Maybe I should throw some billygoats at him?
He's a brainless twat with nothing better to do than insult and blackmail, or at least try to. He's not even very good at that. He's the obnoxious child that yammers, screams and has tantrums when you're trying to have an intelligent conversation, because nobody is paying any attention to him. His parents should have taught him how to behave, but it's obviously too late for that now. A few sharp clips round the ear when he was young might have taught him some manners. As it is, he's locked into a juvenile and charmless mindset. I don't see much hope for him.
He is a massive pain in the hole. Now I have to check the moderation queue for every comment. He's using the Tor network so I can't mask his address range. It may be inconvenient but I'm a stubborn old fart.
Yes, I guess the Tor network is the only way he can deliver his ad homs these days. He was thoroughly routed by Longrider and a couple of others a few years ago, so now he has to try to sneak in by the back door. I expect he thinks he's being very clever, because Tor is a hard nut to crack. Sad is the word that comes to mind where he's concerned.
Their absolutely insane,thats nothing but the king wears no clothes syndrome but everyone knows better than to say it for fear of retaliation.
Don't worry. I dare say it, and say it often!
In one American school, the very word “cigarette” is forbidden:
http://www.pennlive.com/opinion/index.ssf/2012/12/children_do_not_need_us_to_artificially_sanitize_the_world.html
In New Zealand, the word “cigarette” had to be removed from a shop front:
http://www.stuff.co.nz/dominion-post/10200319/Tobacconists-stand-against-rules-ends-in-court
Damn! How come every time I come up with some far fetched ridiculous idea for a post, someone beats me to it in real life? I don't know whether to laugh or cry.
I'm off to smoke a chicken.
Oh great, healthed bacon, sausages, salmon and goodness knows how they'll describe kippers. Mind you if they banned the word ash… !
And Tricky, Dicky, Ricky.
If they just banned ASH? When parody meets the real world I begin to doubt for my sanity.
What came up on the comment included the image entitled "The Troll Mentality".
Available here:
http://www.makeuseof.com/tag/heres-happens-confront-internet-troll-face-face/
Hmmmm. An interesting suggestion – "A well-written response might just open the troll’s eyes and change their ways." Tried that. Didn't work. And I though my reply was very friendly and courteous?

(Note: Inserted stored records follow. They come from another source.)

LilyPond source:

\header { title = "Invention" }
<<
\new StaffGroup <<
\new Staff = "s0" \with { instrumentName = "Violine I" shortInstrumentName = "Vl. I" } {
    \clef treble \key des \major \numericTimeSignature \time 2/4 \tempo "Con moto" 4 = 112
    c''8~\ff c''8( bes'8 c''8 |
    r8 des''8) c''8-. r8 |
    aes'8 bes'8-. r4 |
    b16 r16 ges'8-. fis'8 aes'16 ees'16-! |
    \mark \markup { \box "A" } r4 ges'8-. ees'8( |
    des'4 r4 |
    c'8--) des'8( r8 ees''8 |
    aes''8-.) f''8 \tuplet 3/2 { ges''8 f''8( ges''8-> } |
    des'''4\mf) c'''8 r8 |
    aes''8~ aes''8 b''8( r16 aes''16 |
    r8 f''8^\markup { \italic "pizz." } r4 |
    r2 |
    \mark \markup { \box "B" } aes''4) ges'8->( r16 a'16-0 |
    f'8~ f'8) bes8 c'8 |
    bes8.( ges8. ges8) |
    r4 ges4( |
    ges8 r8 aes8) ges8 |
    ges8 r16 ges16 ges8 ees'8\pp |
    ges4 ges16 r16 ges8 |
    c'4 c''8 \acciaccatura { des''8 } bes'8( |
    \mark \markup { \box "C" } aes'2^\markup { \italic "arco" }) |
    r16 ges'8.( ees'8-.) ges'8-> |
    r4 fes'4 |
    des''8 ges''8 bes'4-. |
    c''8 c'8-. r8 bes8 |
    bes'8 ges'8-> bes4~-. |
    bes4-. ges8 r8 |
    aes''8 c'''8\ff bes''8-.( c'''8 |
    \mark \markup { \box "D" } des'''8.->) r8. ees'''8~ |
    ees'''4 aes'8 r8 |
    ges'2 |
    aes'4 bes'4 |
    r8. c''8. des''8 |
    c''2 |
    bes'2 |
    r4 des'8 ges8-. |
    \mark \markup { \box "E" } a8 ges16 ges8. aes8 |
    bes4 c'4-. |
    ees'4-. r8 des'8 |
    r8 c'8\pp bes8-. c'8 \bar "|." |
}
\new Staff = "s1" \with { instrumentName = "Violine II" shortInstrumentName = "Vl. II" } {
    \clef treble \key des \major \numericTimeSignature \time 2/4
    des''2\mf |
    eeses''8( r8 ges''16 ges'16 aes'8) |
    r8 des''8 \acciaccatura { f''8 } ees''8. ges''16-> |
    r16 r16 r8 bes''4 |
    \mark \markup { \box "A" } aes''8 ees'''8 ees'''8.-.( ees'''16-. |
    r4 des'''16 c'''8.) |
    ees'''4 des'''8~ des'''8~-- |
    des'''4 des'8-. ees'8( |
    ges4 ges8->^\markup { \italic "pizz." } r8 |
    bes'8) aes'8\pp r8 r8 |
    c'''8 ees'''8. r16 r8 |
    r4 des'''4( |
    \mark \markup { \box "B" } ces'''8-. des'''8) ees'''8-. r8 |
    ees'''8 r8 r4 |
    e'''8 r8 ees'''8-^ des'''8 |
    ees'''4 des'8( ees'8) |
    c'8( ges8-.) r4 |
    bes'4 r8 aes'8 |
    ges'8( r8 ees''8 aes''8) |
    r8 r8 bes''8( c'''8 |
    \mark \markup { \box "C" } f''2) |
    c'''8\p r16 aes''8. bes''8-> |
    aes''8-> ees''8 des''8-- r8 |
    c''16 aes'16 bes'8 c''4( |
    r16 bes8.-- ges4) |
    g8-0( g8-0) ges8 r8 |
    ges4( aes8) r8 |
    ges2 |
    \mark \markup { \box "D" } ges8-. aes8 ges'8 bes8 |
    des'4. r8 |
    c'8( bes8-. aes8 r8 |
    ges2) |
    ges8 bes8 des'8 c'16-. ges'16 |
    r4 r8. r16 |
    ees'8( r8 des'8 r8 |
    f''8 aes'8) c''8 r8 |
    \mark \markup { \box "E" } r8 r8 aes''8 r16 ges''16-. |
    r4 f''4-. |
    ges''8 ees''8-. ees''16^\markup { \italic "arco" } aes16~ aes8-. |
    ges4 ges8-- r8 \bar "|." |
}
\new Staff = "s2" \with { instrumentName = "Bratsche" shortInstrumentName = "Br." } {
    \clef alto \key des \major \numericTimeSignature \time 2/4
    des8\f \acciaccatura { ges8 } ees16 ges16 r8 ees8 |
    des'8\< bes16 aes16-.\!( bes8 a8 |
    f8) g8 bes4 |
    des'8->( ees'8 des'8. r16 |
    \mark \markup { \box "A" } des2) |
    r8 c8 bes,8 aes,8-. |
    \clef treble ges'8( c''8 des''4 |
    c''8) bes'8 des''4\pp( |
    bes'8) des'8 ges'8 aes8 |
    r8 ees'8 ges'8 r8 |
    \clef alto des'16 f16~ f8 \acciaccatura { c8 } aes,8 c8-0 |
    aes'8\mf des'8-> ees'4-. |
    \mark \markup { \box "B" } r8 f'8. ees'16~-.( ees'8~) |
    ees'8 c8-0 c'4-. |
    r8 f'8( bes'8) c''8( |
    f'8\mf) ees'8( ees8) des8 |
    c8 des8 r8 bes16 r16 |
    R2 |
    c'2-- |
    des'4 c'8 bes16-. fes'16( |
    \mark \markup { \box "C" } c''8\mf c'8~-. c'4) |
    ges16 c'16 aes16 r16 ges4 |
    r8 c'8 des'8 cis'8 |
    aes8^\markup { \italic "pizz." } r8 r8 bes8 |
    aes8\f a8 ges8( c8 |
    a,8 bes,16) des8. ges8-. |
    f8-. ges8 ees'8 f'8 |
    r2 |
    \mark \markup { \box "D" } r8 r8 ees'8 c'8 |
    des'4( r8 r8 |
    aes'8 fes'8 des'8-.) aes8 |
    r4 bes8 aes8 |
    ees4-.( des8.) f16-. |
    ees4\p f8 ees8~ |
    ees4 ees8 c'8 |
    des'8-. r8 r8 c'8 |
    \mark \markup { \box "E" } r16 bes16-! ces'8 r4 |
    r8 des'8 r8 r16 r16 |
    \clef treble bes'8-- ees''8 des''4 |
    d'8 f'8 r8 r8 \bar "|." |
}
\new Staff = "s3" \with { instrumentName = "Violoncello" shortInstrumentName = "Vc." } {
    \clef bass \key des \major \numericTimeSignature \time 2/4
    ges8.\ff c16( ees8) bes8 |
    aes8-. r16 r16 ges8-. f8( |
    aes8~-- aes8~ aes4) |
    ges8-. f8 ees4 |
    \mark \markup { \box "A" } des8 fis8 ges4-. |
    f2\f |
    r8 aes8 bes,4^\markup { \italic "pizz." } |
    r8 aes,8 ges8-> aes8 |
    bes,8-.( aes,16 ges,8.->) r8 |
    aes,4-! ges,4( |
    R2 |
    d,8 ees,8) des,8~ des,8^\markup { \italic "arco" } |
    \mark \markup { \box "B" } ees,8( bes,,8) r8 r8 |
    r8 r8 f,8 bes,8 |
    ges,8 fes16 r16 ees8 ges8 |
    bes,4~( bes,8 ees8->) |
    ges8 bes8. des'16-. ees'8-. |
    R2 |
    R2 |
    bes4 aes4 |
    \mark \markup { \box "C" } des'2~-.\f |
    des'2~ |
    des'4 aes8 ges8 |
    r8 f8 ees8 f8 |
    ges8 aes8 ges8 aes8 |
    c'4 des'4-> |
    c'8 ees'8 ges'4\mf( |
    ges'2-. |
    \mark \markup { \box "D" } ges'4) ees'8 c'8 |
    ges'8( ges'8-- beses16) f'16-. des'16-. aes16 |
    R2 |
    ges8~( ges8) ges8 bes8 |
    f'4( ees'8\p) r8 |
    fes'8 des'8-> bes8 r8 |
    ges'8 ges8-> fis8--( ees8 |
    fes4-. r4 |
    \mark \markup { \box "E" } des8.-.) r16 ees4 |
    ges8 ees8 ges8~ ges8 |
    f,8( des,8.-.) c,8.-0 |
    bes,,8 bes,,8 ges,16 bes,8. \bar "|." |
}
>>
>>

While we're on the subject of well-known trolls, has anyone heard anything lately from David from New Mills? He used to be very vocal on sites like these which dared to criticise his beloved anti-smoking movement in any way, but I haven't seen any sign of him for quite a long time now (thankfully). Maybe he and Tricky Rickie/Dickie are one and the same person … but if so, I wonder why our Rickie isn't using both aliases any more.
Just wonderin' …
I haven't come across that one. I confess to being [a little bit] honoured by a visit from our Trickie Dickie Rickie though – it means I have graduated to the Big League. I had been feeling quite left out of things.
Daily Telegraph:
Alcohol consumption is no laughing matter in Iran, whose culture ministry has just banned the word “wine” from books published in the Islamic Republic on the grounds that it amounts to the “cultural invasion” of the West.
There are quite a few words [running to the thousands I would imagine] that would amount to “cultural invasion” of the West? I wish them luck with that one!